Empirical bias / variance

Statistics

Estimator Quality

A primer on the language of estimators that ML borrows heavily from:

Estimator — a procedure that takes data and outputs a guess (e.g. sample mean, MLE).
Bias — \mathbb{E}[\hat\theta] - \theta. Systematic error.
Variance — \text{Var}(\hat\theta). Noise across datasets.
MSE = bias^2 + variance — the basic decomposition that explains overfitting and why regularization helps.

This deck makes the bias-variance tradeoff concrete.

Evaluating estimators

An estimator is judged by its sampling distribution: repeat the same experiment on fresh datasets and ask where the estimates center and how widely they vary.

from d2l import mxnet as d2l
import mxnet as mx
from mxnet import np, npx
import random
npx.set_np()

# Sample datapoints and create y coordinate
epsilon = 0.1
# `random.seed` only seeds the stdlib RNG, not MXNet's; seed both so the
# demo is reproducible.
random.seed(8675309)
mx.random.seed(8675309)
xs = np.random.normal(loc=0, scale=1, size=(300,))

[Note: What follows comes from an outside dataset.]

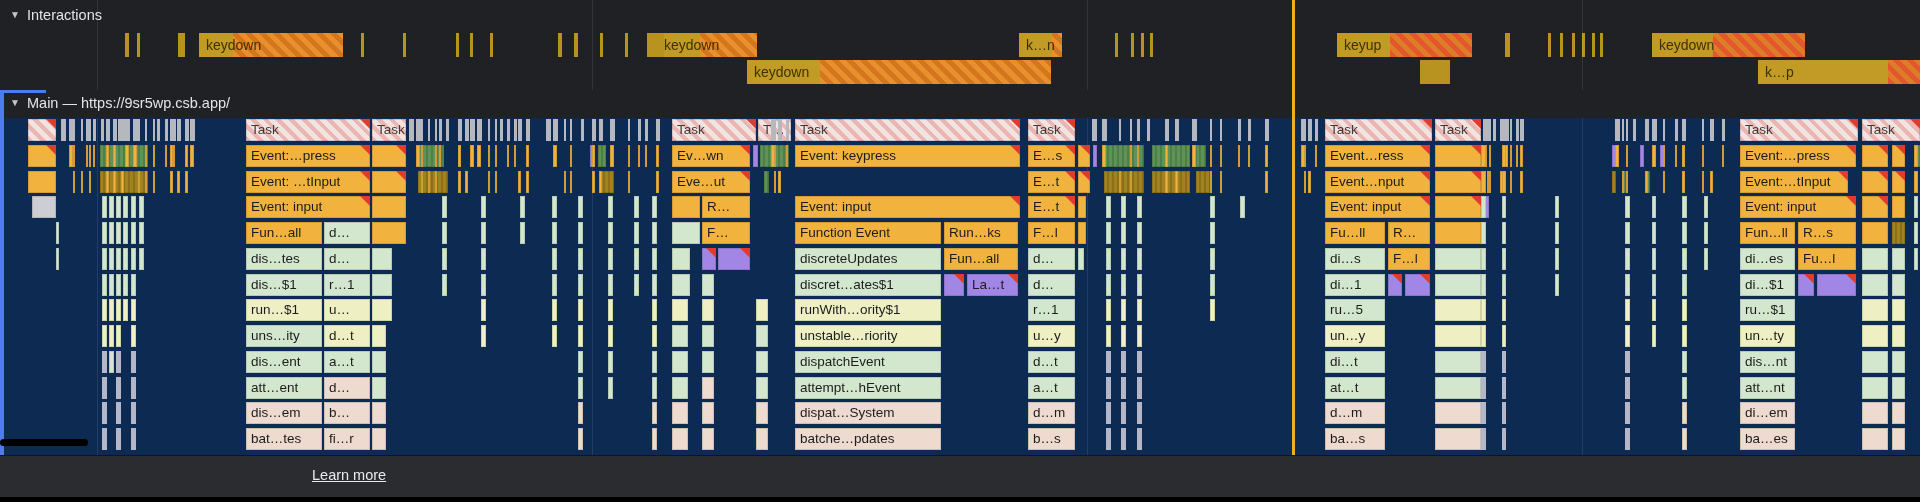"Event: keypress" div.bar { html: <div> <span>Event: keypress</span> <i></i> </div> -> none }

ys = [np.sum(np.exp(-(xs[:i] - xs[i])**2 / (2 * epsilon**2))
             / np.sqrt(2*np.pi*epsilon**2)) / len(xs) for i in range(len(xs))]

# Compute true density
xd = np.arange(np.min(xs).item(), np.max(xs).item(), 0.01)
yd = np.exp(-xd**2/2) / np.sqrt(2 * np.pi)

# Plot the results
d2l.plot(xd, yd, 'x', 'density')
d2l.plt.scatter(xs, ys)
d2l.plt.axvline(x=0)
d2l.plt.axvline(x=np.mean(xs), linestyle='--', color='purple')
d2l.plt.title(f'sample mean: {float(np.mean(xs)):.2f}')
d2l.plt.show()

Simulate a sampling distribution: many datasets → many estimates → empirical mean and spread:

# Statistical bias
def stat_bias(true_theta, est_theta):
    return(np.mean(est_theta) - true_theta)

# Mean squared error
def mse(data, true_theta):
    return(np.mean(np.square(data - true_theta)))

theta_true = 1
sigma = 4
sample_len = 10000
samples = np.random.normal(theta_true, sigma, sample_len)
theta_est = np.mean(samples)
theta_est

Empirical bias / variance (cont.)

The second pass turns simulated estimates into empirical bias, variance, and MSE, making the bias-variance decomposition visible.

mse(samples, theta_true)

bias = stat_bias(theta_true, theta_est)
np.square(samples.std()) + np.square(bias)

A Gaussian example

Sample mean for \mathcal{N}(\mu, \sigma^2): unbiased, variance \sigma^2/n. Concretely visualize this:

# Number of samples
N = 1000

# Sample dataset
samples = np.random.normal(loc=0, scale=1, size=(N,))

# Lookup Students's t-distribution c.d.f.
t_star = 1.96

# Construct interval
mu_hat = np.mean(samples)
sigma_hat = samples.std(ddof=1)
(mu_hat - t_star*sigma_hat/np.sqrt(N), mu_hat + t_star*sigma_hat/np.sqrt(N))

Recap

Estimator quality = bias + variance.
Sample mean is BLUE for \mu — best linear unbiased estimator under iid Gaussian noise.
Regularization trades a bit of bias for a lot of variance reduction.
Same trade-off shows up everywhere: dropout, weight decay, ensembling.